Feat/sagemaker llms #234

isobel-daley-6point6 · 2025-02-05T09:13:23Z

Overview

This PR introduces SageMaker asynchronous inference endpoints to Data Workspace. SageMaker asynchronous endpoints can be used to deploy self-hosted ML models (including those that require GPUs, like LLMs). Users of Data Workspace tools (Theia/Jupyter/VSCode) will be able to invoke these inference endpoints. They will not have permission to deploy new inference endpoints.

Feature Flags

The overall SageMaker functionality has been introduced behind a feature flag (set by var.sagemaker_on).

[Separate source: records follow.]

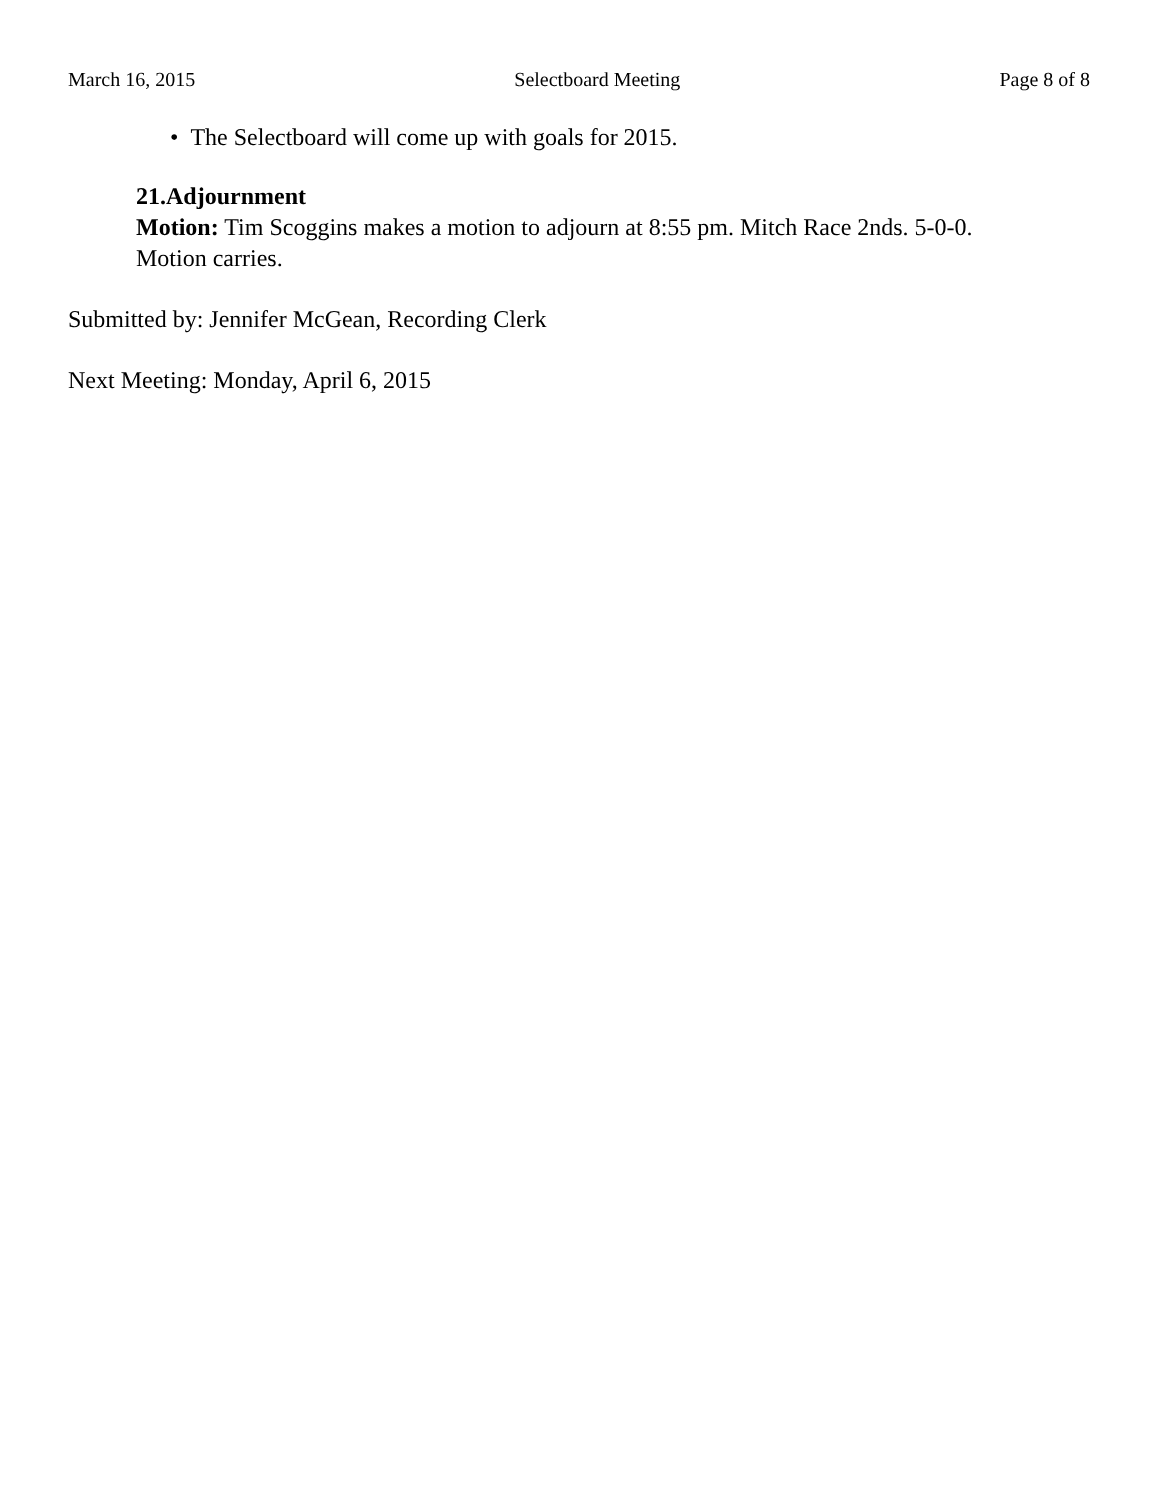March 16, 2015 Selectboard Meeting Page 8 of 8
• The Selectboard will come up with goals for 2015.
21.Adjournment
Motion: Tim Scoggins makes a motion to adjourn at 8:55 pm. Mitch Race 2nds. 5-0-0.
Motion carries.
Submitted by: Jennifer McGean, Recording Clerk
Next Meeting: Monday, April 6, 2015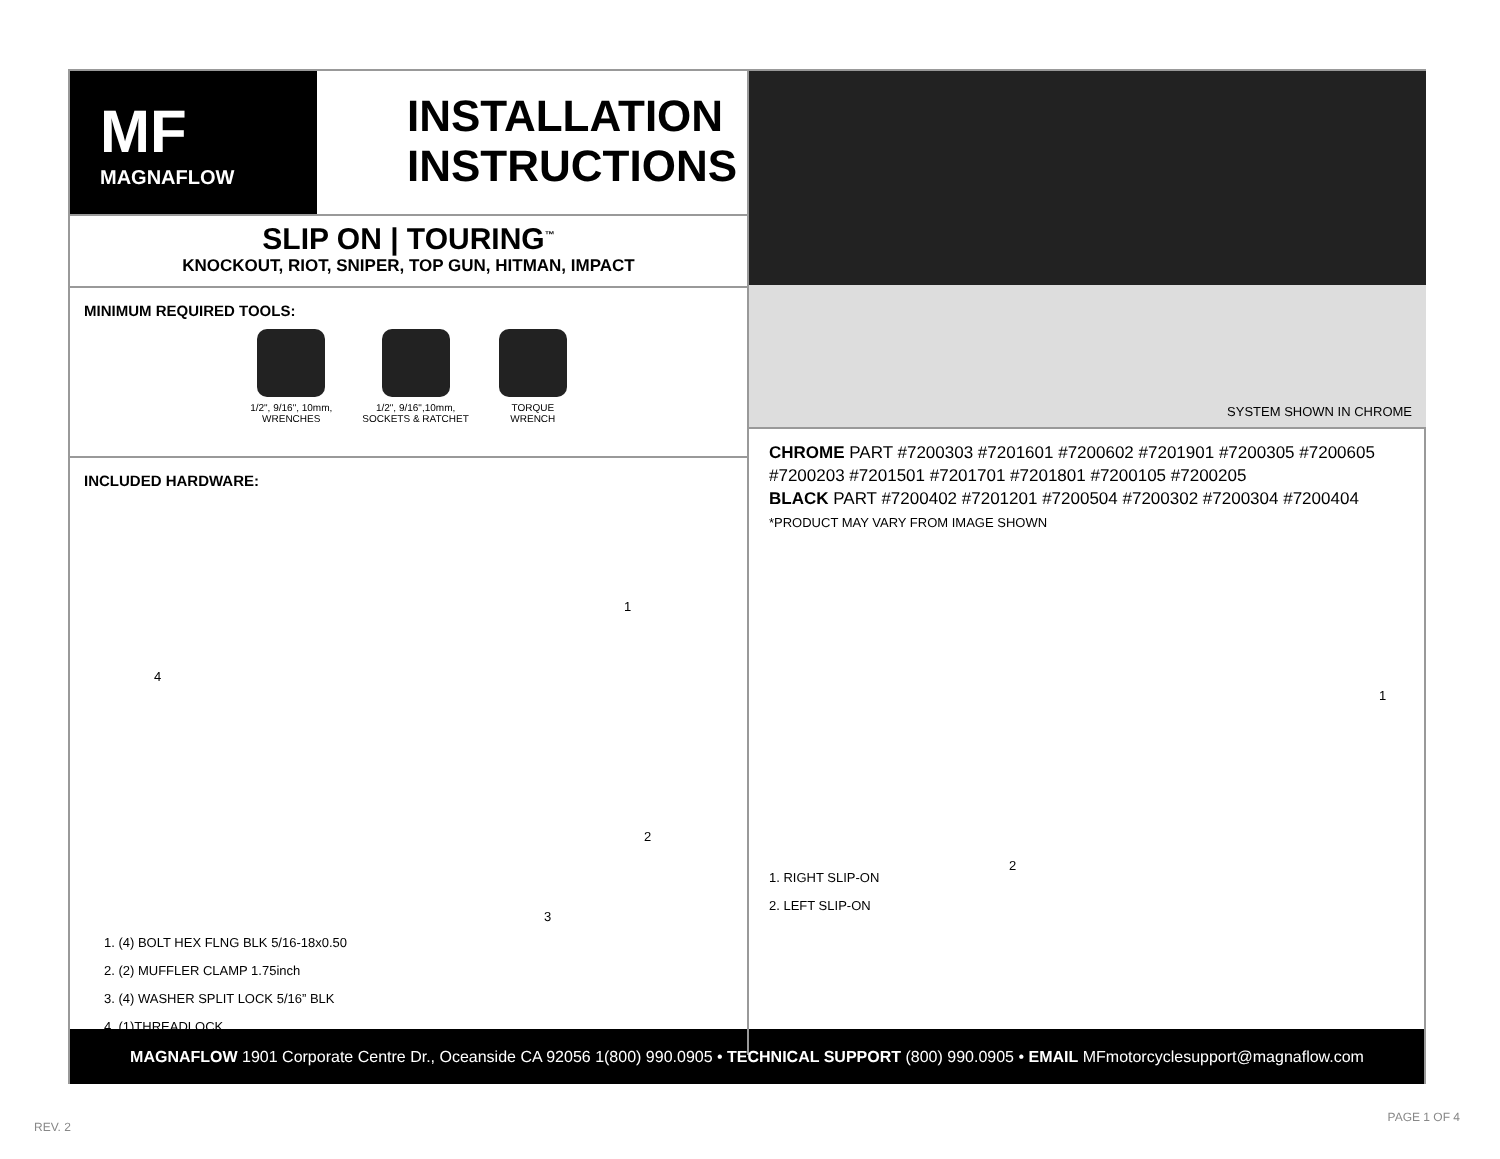MF
MAGNAFLOW
INSTALLATION
INSTRUCTIONS
SLIP ON | TOURING<sup>™</sup>
KNOCKOUT, RIOT, SNIPER, TOP GUN, HITMAN, IMPACT
MINIMUM REQUIRED TOOLS:
1/2", 9/16", 10mm,
WRENCHES
1/2", 9/16",10mm,
SOCKETS & RATCHET
TORQUE
WRENCH
INCLUDED HARDWARE:
1
2
3
4
1. (4) BOLT HEX FLNG BLK 5/16-18x0.50
2. (2) MUFFLER CLAMP 1.75inch
3. (4) WASHER SPLIT LOCK 5/16” BLK
4. (1)THREADLOCK
SYSTEM SHOWN IN CHROME
CHROME PART #7200303 #7201601 #7200602 #7201901 #7200305 #7200605 #7200203 #7201501 #7201701 #7201801 #7200105 #7200205
BLACK PART #7200402 #7201201 #7200504 #7200302 #7200304 #7200404
*PRODUCT MAY VARY FROM IMAGE SHOWN
1
2
1. RIGHT SLIP-ON
2. LEFT SLIP-ON
MAGNAFLOW 1901 Corporate Centre Dr., Oceanside CA 92056 1(800) 990.0905 • TECHNICAL SUPPORT (800) 990.0905 • EMAIL MFmotorcyclesupport@magnaflow.com
REV. 2
PAGE 1 OF 4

A model-specific feature flag has also been added. This can be used to easily turn models 'on' and 'off'. In this PR, there is only one model (phi_2_3b). Therefore there is one model-specific feature flag, set by var.sagemaker_phi_2_3b.

High Level Summary of Functionality

SageMaker model artefacts are stored in S3 (model weights) and ECR (dependencies and inference code). A SageMaker model is created using these artefacts. These are deployed behind a SageMaker asynchronous inference endpoint with autoscaling.

A user can invoke the asynchronous endpoint from Data Workspace python tools using the boto3 library. When the SageMaker inference endpoints is called, a request enters the backlog. This triggers SageMaker to provision the necessary infrastructure (EC2 instance) to run this model. Once the model endpoint is available, the user's request is processed and the output is sent to a centralised SageMaker S3 bucket. Users of Data Workspace tools do not have access to this bucket. Instead, SNS triggers a Lambda function to run which copies the SageMaker output file from the centralised SageMaker bucket to the user's own Data Workspace file space. When no requests remain in the backlog, the infrastructure associated with the endpoint scales down.

Architecture Diagram

Implementation Details

SageMaker VPC

A new VPC has been created with a single private subnet. This VPC is used to host:

All SageMaker asynchronous inference endpoints
VPC endpoints for ECR, S3 and SNS

This VPC is peered with:

The main VPC to enable access to the SageMaker API and Runtime VPC endpoints
The notebooks VPC to allow users of DataWorkspace tools access to the SageMaker asynchronous inference endpoints

New VPC Endpoints in main VPC

Two new VPC endpoints have been added to the main VPC:

SageMaker Runtime: This endpoint manages requests to the deployed SageMaker models
SageMaker API: this endpoint enables programmatic access to SageMaker features (e.g. using the boto3 library)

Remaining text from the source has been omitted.